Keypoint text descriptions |
--- START ---
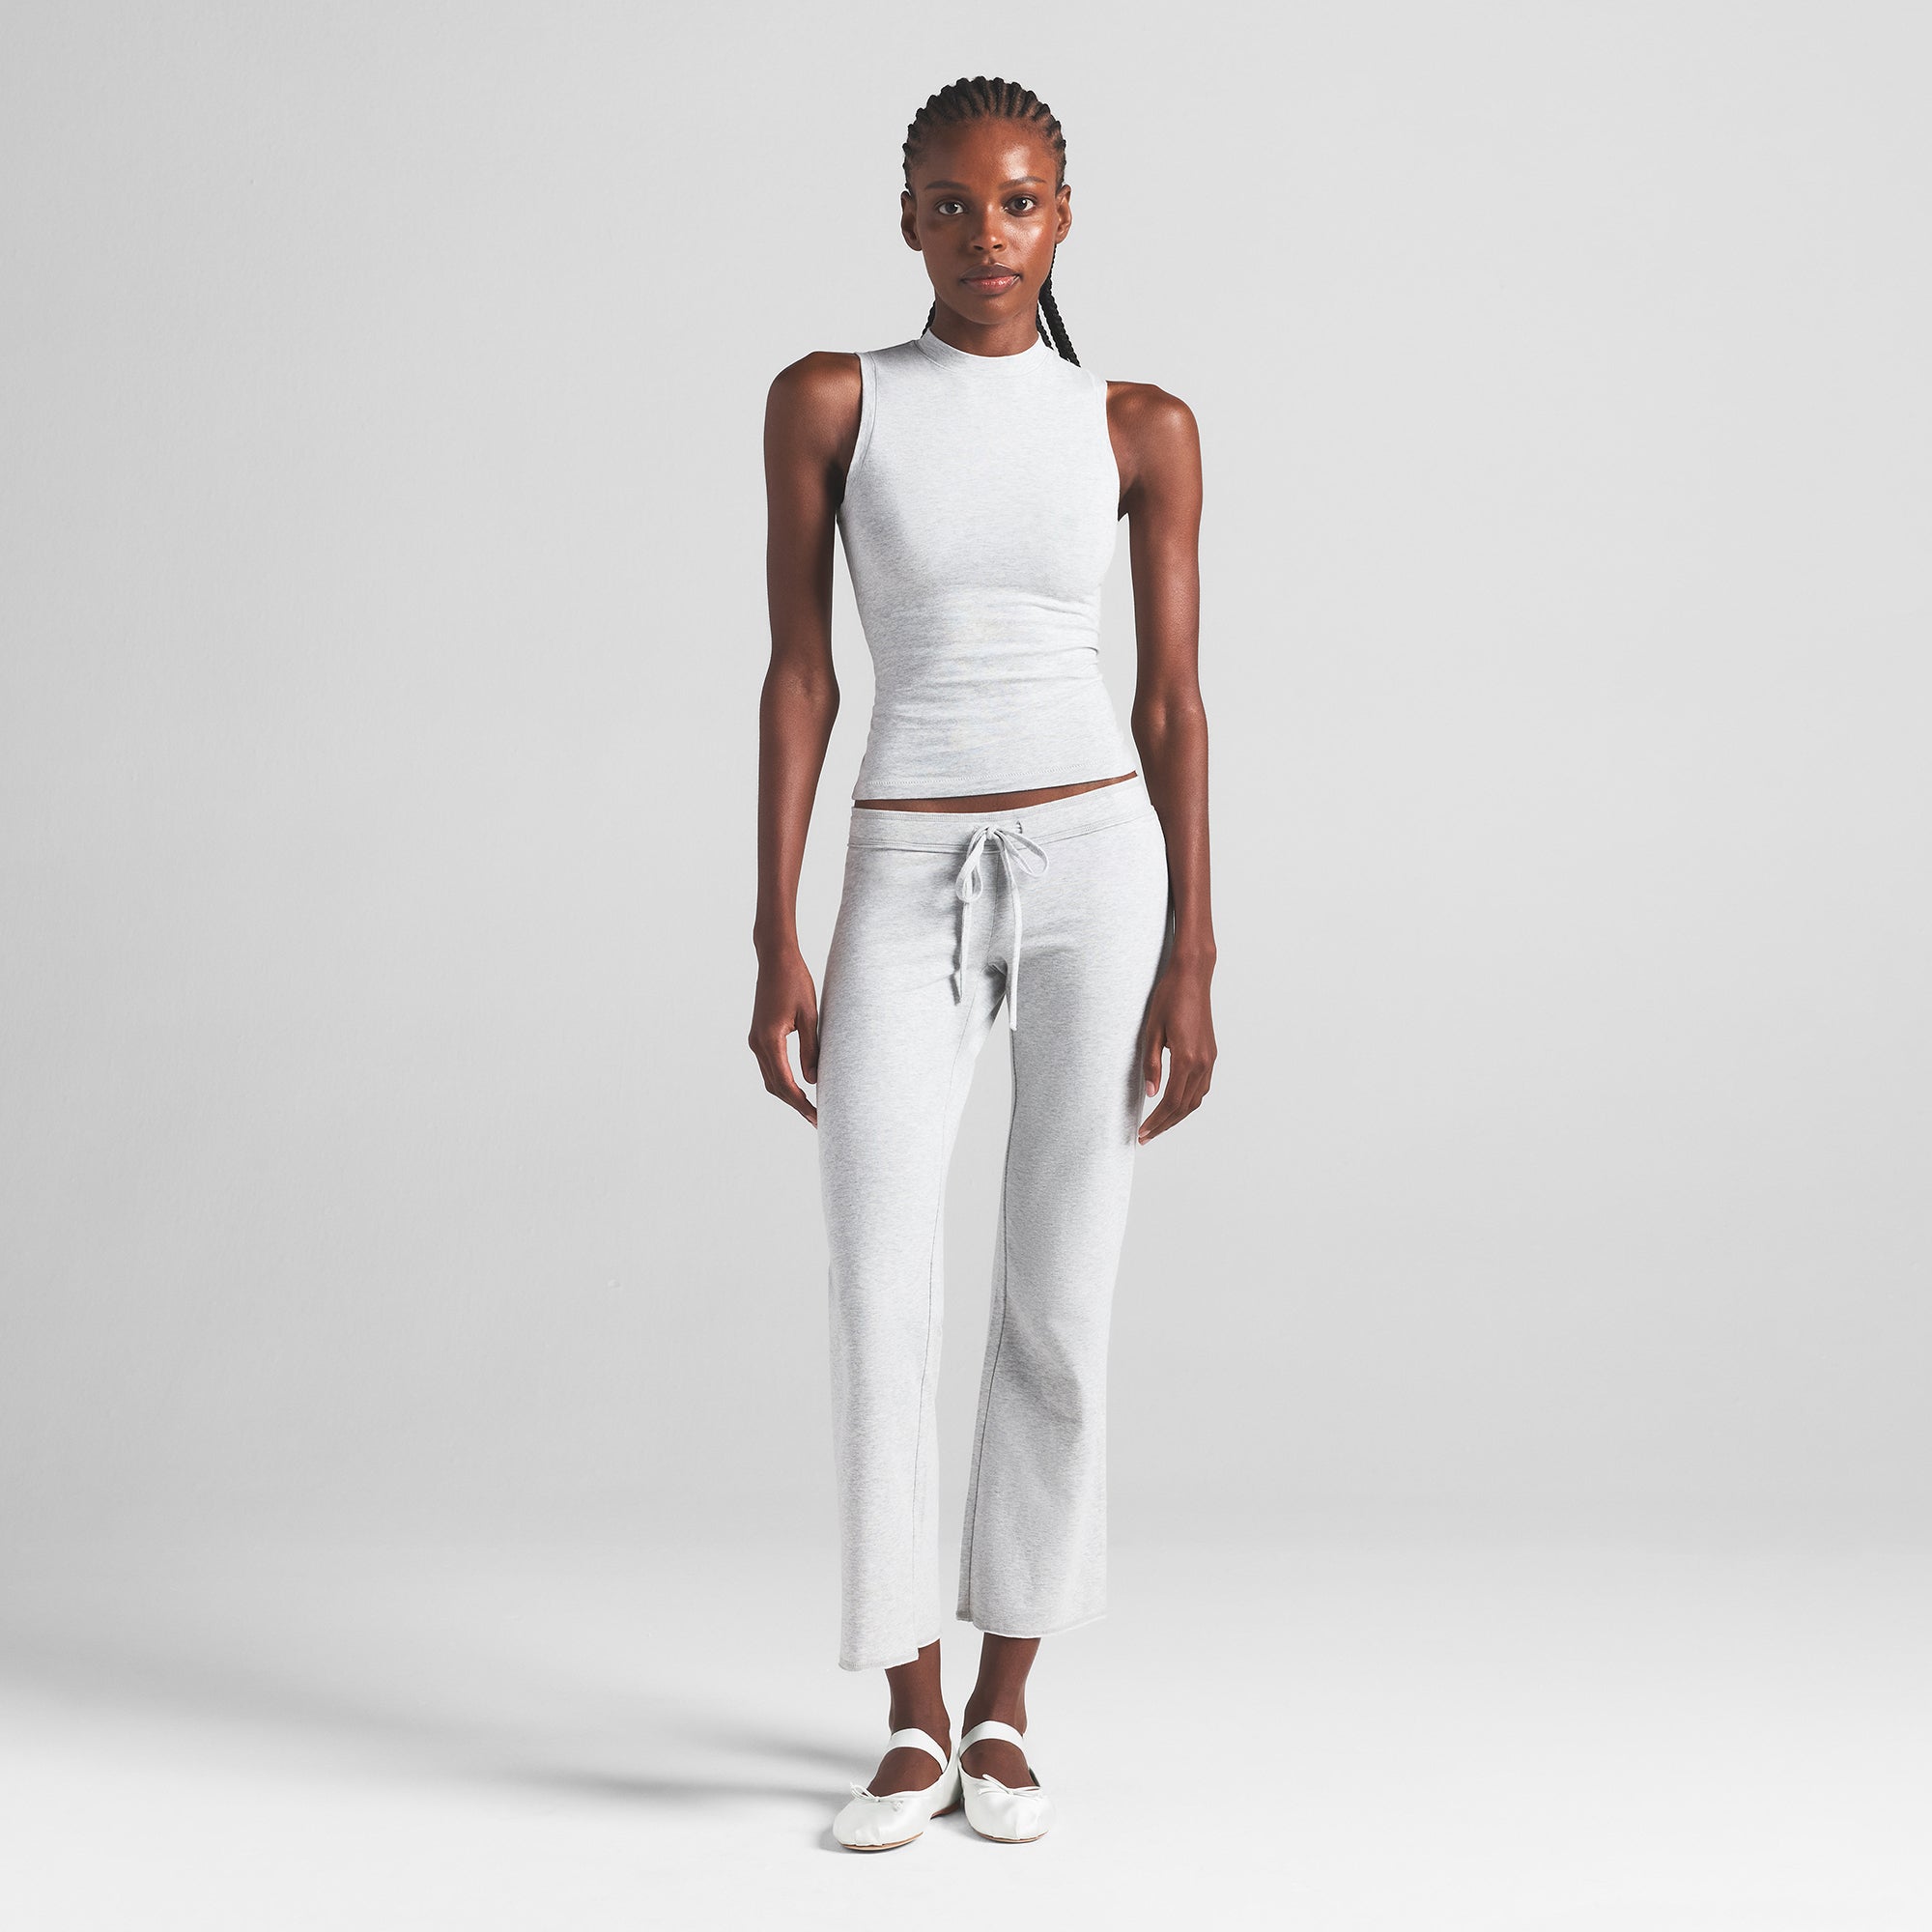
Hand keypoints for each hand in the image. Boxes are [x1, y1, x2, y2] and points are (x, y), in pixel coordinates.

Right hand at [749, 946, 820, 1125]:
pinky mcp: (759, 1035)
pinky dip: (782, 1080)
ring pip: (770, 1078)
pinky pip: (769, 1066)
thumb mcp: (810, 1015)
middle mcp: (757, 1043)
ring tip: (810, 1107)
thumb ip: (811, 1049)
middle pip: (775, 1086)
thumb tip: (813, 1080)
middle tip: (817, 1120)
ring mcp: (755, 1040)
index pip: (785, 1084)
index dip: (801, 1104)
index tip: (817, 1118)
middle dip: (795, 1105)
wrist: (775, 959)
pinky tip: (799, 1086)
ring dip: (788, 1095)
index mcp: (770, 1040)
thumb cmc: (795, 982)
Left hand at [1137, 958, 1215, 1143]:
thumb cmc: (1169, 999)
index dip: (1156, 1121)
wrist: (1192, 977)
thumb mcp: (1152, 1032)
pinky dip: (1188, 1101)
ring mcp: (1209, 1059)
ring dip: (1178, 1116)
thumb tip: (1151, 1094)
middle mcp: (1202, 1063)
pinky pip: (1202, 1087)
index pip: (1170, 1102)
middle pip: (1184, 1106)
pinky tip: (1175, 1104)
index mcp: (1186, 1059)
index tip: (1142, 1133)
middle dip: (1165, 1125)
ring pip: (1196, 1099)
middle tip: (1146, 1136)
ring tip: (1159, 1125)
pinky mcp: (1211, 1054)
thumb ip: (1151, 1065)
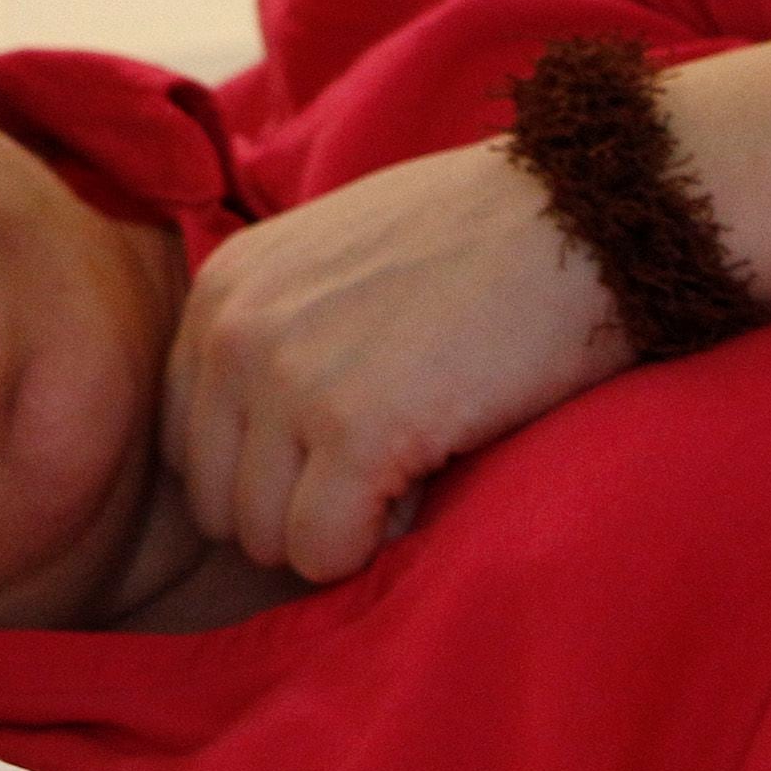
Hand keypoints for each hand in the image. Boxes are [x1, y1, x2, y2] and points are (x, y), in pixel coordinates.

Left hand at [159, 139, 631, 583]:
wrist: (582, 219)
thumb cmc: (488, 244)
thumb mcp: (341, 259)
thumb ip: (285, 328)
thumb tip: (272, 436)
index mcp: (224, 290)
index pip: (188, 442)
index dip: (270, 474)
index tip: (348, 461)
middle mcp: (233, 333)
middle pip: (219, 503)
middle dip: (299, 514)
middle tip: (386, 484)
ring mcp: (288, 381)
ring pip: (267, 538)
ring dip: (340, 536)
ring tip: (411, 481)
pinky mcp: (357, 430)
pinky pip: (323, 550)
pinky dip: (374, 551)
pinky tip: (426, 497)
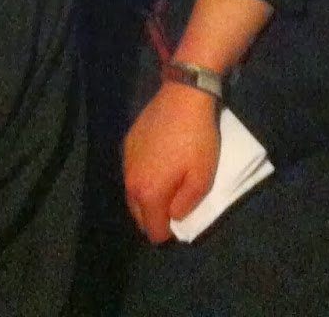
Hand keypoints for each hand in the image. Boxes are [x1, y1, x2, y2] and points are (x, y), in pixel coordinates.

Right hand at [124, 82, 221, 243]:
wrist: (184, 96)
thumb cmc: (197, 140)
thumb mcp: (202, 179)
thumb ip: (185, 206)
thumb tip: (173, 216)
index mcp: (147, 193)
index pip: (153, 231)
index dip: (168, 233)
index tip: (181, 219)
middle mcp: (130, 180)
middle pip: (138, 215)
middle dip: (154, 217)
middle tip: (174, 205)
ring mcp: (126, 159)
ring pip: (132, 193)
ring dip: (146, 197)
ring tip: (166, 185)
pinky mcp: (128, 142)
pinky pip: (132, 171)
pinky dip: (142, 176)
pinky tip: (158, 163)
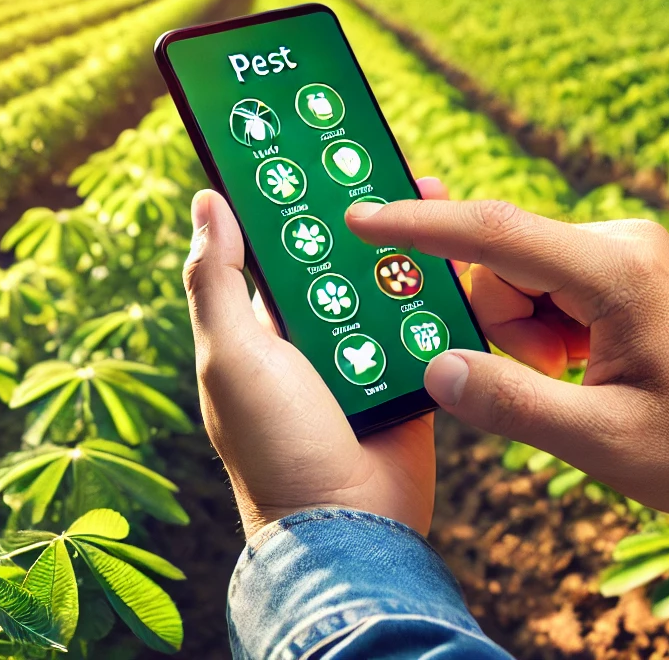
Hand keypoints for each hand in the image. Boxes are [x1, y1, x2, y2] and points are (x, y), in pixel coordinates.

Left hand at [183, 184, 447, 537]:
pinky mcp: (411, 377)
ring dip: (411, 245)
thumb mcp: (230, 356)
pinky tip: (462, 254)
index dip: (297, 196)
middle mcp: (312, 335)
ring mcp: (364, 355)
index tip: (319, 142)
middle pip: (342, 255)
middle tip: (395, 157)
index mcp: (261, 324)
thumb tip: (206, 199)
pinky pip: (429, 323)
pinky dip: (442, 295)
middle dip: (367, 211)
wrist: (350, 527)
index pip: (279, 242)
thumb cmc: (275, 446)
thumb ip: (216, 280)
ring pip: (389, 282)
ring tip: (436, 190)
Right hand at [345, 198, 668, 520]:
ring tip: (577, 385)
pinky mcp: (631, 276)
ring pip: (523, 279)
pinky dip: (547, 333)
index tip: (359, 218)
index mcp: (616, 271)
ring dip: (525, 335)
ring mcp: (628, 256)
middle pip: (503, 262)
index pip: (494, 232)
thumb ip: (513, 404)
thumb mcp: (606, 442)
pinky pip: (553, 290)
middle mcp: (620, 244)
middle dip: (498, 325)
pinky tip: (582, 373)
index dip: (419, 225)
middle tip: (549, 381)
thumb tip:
--- END ---
Copy each line from the data that features the string "Left".

Left hand at [1137, 958, 1215, 1143]:
Left hand at [159, 139, 631, 583]:
Left hand at [183, 184, 447, 537]:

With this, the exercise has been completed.